After reading through a few Profesional Journals done by The Canadian Childcare Federation, there were two that stood out to me for different reasons. I’ll start with the first article Found in Interaction Volume 25, Number 1, Spring 20011, Nurturing Creativity in Children. The title of this article is -To Evaluate or Not Evaluate Preschool Development, That is the question? Written by Suzanne Major, B.A., C.A., M.A. ECE PhD candidate in Anthropology of Health and Education. In this article, Suzanne poses the question of whether or not school readiness can really be determined by professionals who might not know the child as well as the parents or close friends, as these people know the children’s genetic and biological inheritance, as well as their social and family life, temperament, attitude, abilities and talents.  This quandary leads to the questions; does evaluating school readiness by professionals lend to participating in moulding the children to serve a system? Does it provide equal opportunity for self-fulfilment? Does evaluating support integration or assimilation?  These were some big questions that made me really think about conformity vs. individuality.  I’ve always been a person who seeks to embrace the differences in children, whether their specific behaviour or development is viewed as a positive attribute in their lives.  Now that I’ve had an opportunity to read this article I can trust my own intuition and know that I most certainly agree with Suzanne on this topic. With my own children, I have never thought the evaluation process in schools was a  beneficial or accurate representation of a child’s learning either. Going forward, I would never suggest evaluating another person’s child in my care as “normal Develpomentaly” as I do not believe that even exists.
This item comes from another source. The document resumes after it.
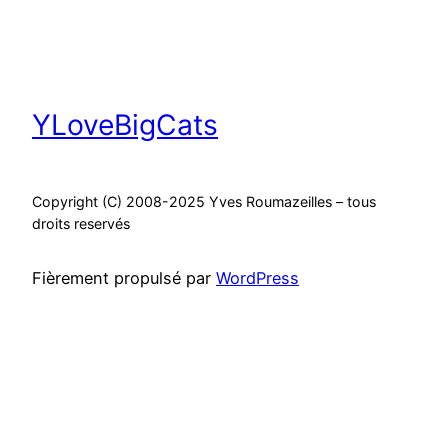
YLoveBigCats
Copyright (C) 2008-2025 Yves Roumazeilles – tous
droits reservés
Fièrement propulsé par
WordPress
The next Journal article I chose to talk about is also from the Canadian Childcare Federation found in Volume 32, Number 1, summer 2018, The Power and Importance of Play. The title of the article is -The Value of Play, Everything we do inside we can do outside! Only Better! written by Denise Skuce. In this article Denise talk about instead of bringing the outside in, why not bring the inside out? she gives many good reasons this should be and could be done and the benefits of outside play. As I read this article It was perfect for describing my current setup with my own daycare center as we are currently facing quite a few restrictions and regulations in this pandemic time, I’ve made the decision to run my Daycare outside my home aside from bathroom and baby nap spaces. This is a big change for me and I felt a bit uneasy about how the parents would respond to my new set up. The article talks about having all the same zones you would have in a traditional classroom and it is possible to achieve this same quality outside and it may even enhance some of the play. I find reading this article gave me a way more confident approach to my decision and I will use some of the ideas talked about in creating spaces for the children to be more similar to what my inside classroom we used to use had. I still have some reservations of what the colder, wetter weather will look like for the coming months but I am more confident about my setup and I’ll be doing some research into how to adapt in the changing weather as it approaches.

group discussion

In our group discussion last Monday night we read a scenario from our text book and talked about our thoughts on the questions asked about the scenario. My take away from that learning is that had I just read the scenario myself and simply answered the questions, it would have been a more, almost bias answer as to the ethical behaviour of the two educators in the scenario. By having the group discussion, thoughts came up that I hadn’t even thought about and would have gone unnoticed so clearly there is so much learning that can happen in a collaborative discussion.  As someone who works alone, it reinforced how important this is going forward I would and should reach out more often to other educators for thoughts and opinions. I feel like all the people in my cohort could be a future contact for me and I’m super happy to have all these awesome, different perspectives to be able to draw on to better my own practice.